REQUIRED ACTION: Since pictures do not belong in the copy, please repeat every record below exactly without them.

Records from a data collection
++++++++
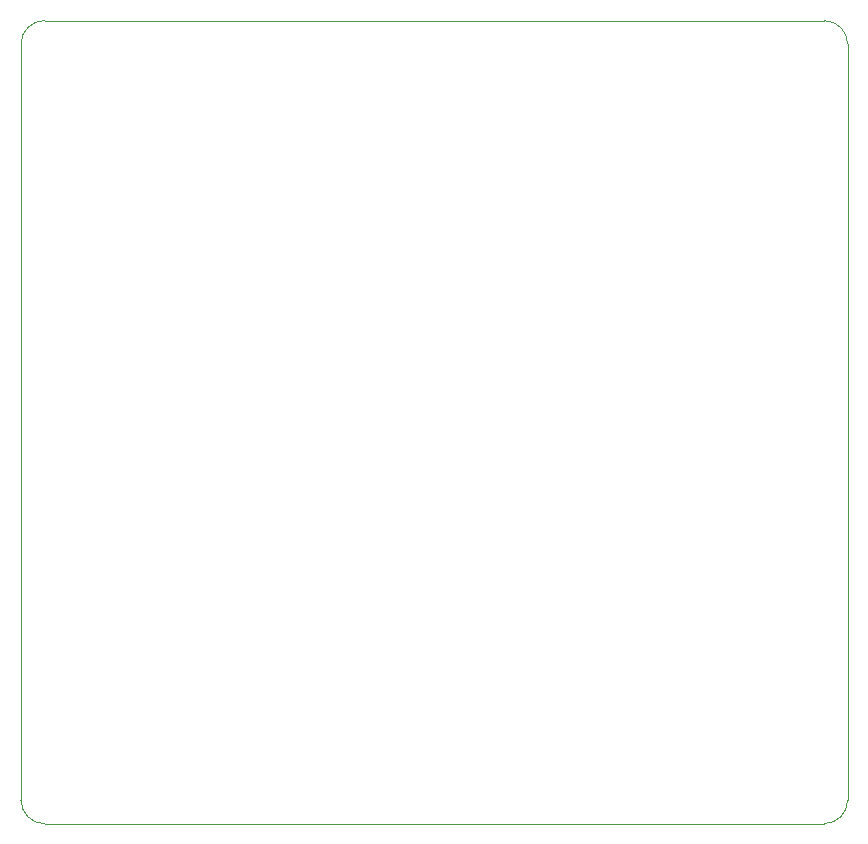
<source format=gbr>
%TF.GenerationSoftware,KiCad,Pcbnew,9.0.3*%
%TF.CreationDate,2025-07-27T16:10:42+12:00*%
%TF.ProjectId,ES-Speed-Box-Controller,45532d53-7065-4656-942d-426f782d436f,rev?*%
%TF.SameCoordinates,Original*%
%TF.FileFunction,Profile,NP*%
%FSLAX46Y46*%
G04 Gerber Fmt 4.6, Leading zero omitted, Abs format (unit mm)*
G04 Created by KiCad (PCBNEW 9.0.3) date 2025-07-27 16:10:42*
%MOMM*%
%LPD*%
G01*
G04 APERTURE LIST*
%TA.AperFunction,Profile*%
%ADD10C,0.038100*%
%TD*%
G04 APERTURE END LIST*
D10*
X62000000Y-30000000D02*
X128000000Y-30000000D01*
X62000000Y-98000000D02*
G75*
G02*
X60000000Y-96000000I0J2000000D01*
G01*
X130000000Y-32000000D02*
X130000000Y-96000000D01*
X130000000Y-96000000D02*
G75*
G02*
X128000000Y-98000000I-2000000J0D01*
G01*
X60000000Y-32000000D02*
G75*
G02*
X62000000Y-30000000I2000000J0D01*
G01*
X60000000Y-96000000D02*
X60000000Y-32000000D01*
X128000000Y-98000000D02*
X62000000Y-98000000D01*
X128000000Y-30000000D02*
G75*
G02*
X130000000Y-32000000I0J-2000000D01*
G01*
M02*

</source>
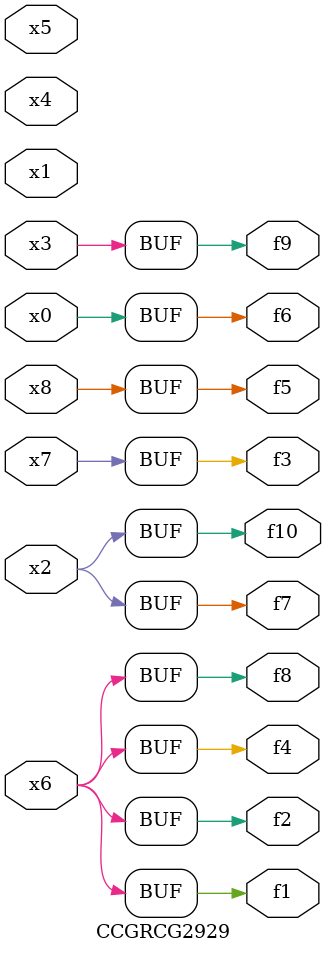
<source format=v>
module CCGRCG2929(
	input x0, x1, x2, x3, x4, x5, x6, x7, x8,
	output f1, f2, f3, f4, f5, f6, f7, f8, f9, f10
);
	assign f1 = x6;
	assign f2 = x6;
	assign f3 = x7;
	assign f4 = x6;
	assign f5 = x8;
	assign f6 = x0;
	assign f7 = x2;
	assign f8 = x6;
	assign f9 = x3;
	assign f10 = x2;
endmodule

</source>
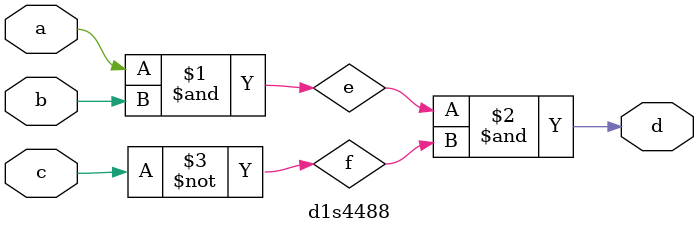
<source format=v>
module d1s4488(a,b,c,d);
  input a,b,c;
  output d;
  wire a,b,c,d,e,f;
  
  and E1(e,a,b);
  not E2(f,c);
  and E3(d,e,f);

endmodule


</source>
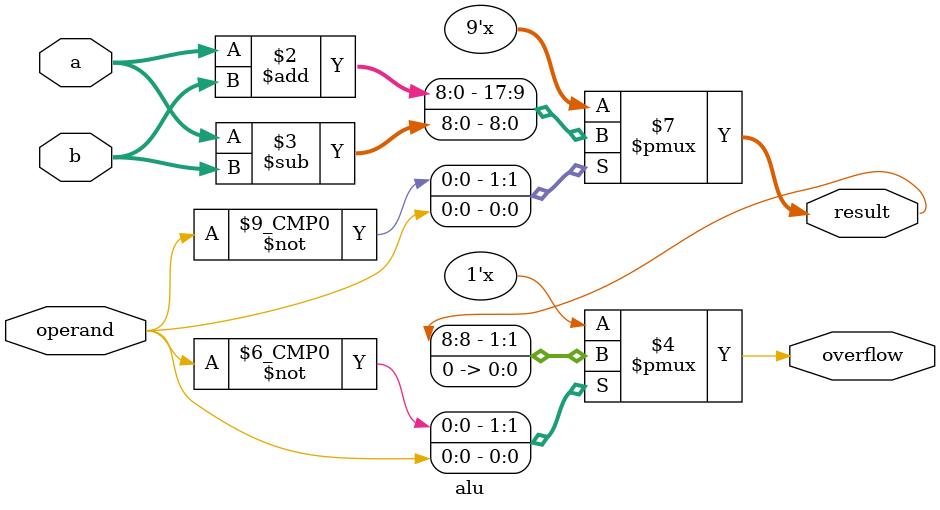
<source format=sv>
module alu(
    input   logic        [7:0]   a, b,
    input   logic                operand,
    output  logic signed [8:0]   result,
    output  logic                overflow
);
    localparam ADD = 1'b0;
    localparam SUB = 1'b1;

    always_comb begin
        // calculation result
        case (operand)
            ADD: result = a + b; // addition
            SUB: result = a - b; // subtraction
        endcase

        // calculate overflow bit
        case (operand)
            ADD: overflow = result[8];
            // SUB: overflow = (a < b);
            SUB: overflow = 0;
        endcase
    end
endmodule
</source>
++++++++
EXERCISE RESULT:
<source format=gbr>
%TF.GenerationSoftware,KiCad,Pcbnew,9.0.3*%
%TF.CreationDate,2025-07-27T16:10:42+12:00*%
%TF.ProjectId,ES-Speed-Box-Controller,45532d53-7065-4656-942d-426f782d436f,rev?*%
%TF.SameCoordinates,Original*%
%TF.FileFunction,Profile,NP*%
%FSLAX46Y46*%
G04 Gerber Fmt 4.6, Leading zero omitted, Abs format (unit mm)*
G04 Created by KiCad (PCBNEW 9.0.3) date 2025-07-27 16:10:42*
%MOMM*%
%LPD*%
G01*
G04 APERTURE LIST*
%TA.AperFunction,Profile*%
%ADD10C,0.038100*%
%TD*%
G04 APERTURE END LIST*
D10*
X62000000Y-30000000D02*
X128000000Y-30000000D01*
X62000000Y-98000000D02*
G75*
G02*
X60000000Y-96000000I0J2000000D01*
G01*
X130000000Y-32000000D02*
X130000000Y-96000000D01*
X130000000Y-96000000D02*
G75*
G02*
X128000000Y-98000000I-2000000J0D01*
G01*
X60000000Y-32000000D02*
G75*
G02*
X62000000Y-30000000I2000000J0D01*
G01*
X60000000Y-96000000D02*
X60000000Y-32000000D01*
X128000000Y-98000000D02*
X62000000Y-98000000D01*
X128000000Y-30000000D02*
G75*
G02*
X130000000Y-32000000I0J-2000000D01*
G01*
M02*

</source>
<source format=v>
module CCGRCG2929(
	input x0, x1, x2, x3, x4, x5, x6, x7, x8,
	output f1, f2, f3, f4, f5, f6, f7, f8, f9, f10
);
	assign f1 = x6;
	assign f2 = x6;
	assign f3 = x7;
	assign f4 = x6;
	assign f5 = x8;
	assign f6 = x0;
	assign f7 = x2;
	assign f8 = x6;
	assign f9 = x3;
	assign f10 = x2;
endmodule

</source>
<source format=v>
module d1s4488(a,b,c,d);
  input a,b,c;
  output d;
  wire a,b,c,d,e,f;
  
  and E1(e,a,b);
  not E2(f,c);
  and E3(d,e,f);

endmodule


</source>
<source format=sv>
module alu(
    input   logic        [7:0]   a, b,
    input   logic                operand,
    output  logic signed [8:0]   result,
    output  logic                overflow
);
    localparam ADD = 1'b0;
    localparam SUB = 1'b1;

    always_comb begin
        // calculation result
        case (operand)
            ADD: result = a + b; // addition
            SUB: result = a - b; // subtraction
        endcase

        // calculate overflow bit
        case (operand)
            ADD: overflow = result[8];
            // SUB: overflow = (a < b);
            SUB: overflow = 0;
        endcase
    end
endmodule
</source>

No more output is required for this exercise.